■ **TASK PROMPT**
In your copy, drop the images and return each record exactly as it stands.

■ **SOURCE MATERIAL**
━━━━━━━━━━━━━━━━━━━━

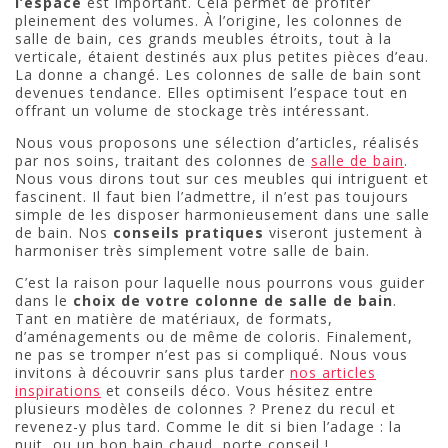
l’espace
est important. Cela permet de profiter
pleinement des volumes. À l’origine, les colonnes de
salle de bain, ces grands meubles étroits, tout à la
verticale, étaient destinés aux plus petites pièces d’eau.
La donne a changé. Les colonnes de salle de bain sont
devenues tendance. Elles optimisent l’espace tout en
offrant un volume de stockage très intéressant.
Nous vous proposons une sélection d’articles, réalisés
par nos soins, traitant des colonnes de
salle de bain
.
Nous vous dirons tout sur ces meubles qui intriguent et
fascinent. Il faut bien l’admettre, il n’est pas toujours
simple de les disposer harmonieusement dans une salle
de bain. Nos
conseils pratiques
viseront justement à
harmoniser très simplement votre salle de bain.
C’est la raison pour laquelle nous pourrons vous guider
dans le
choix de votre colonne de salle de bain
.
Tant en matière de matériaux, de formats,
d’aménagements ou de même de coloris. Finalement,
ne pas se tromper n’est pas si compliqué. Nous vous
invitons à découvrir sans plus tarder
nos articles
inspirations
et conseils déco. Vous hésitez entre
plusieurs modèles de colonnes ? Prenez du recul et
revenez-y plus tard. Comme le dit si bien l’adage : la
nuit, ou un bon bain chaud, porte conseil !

━━━━━━━━━━━━━━━━━━━━

■ **PROBLEM SOLUTION**
l’espace
est important. Cela permet de profiter
pleinement des volumes. À l’origine, les colonnes de
salle de bain, ces grands meubles étroits, tout à la
verticale, étaient destinés aux plus petites pièces d’eau.
La donne a changé. Les colonnes de salle de bain sont
devenues tendance. Elles optimisent l’espace tout en
offrant un volume de stockage très intéressant.
Nous vous proposons une sélection d’articles, réalisés
par nos soins, traitant des colonnes de
salle de bain
.
Nous vous dirons tout sur ces meubles qui intriguent et
fascinent. Il faut bien l’admettre, il n’est pas toujours
simple de les disposer harmonieusement dans une salle
de bain. Nos
conseils pratiques
viseront justement à
harmoniser très simplement votre salle de bain.
C’est la raison pour laquelle nous pourrons vous guider
dans le
choix de votre colonne de salle de bain
.
Tant en matière de matériaux, de formats,
d’aménagements ou de même de coloris. Finalement,
ne pas se tromper n’est pas si compliqué. Nous vous
invitons à découvrir sans plus tarder
nos articles
inspirations
et conseils déco. Vous hésitez entre
plusieurs modèles de colonnes ? Prenez du recul et
revenez-y plus tard. Comme le dit si bien l’adage : la
nuit, ou un bon bain chaud, porte conseil !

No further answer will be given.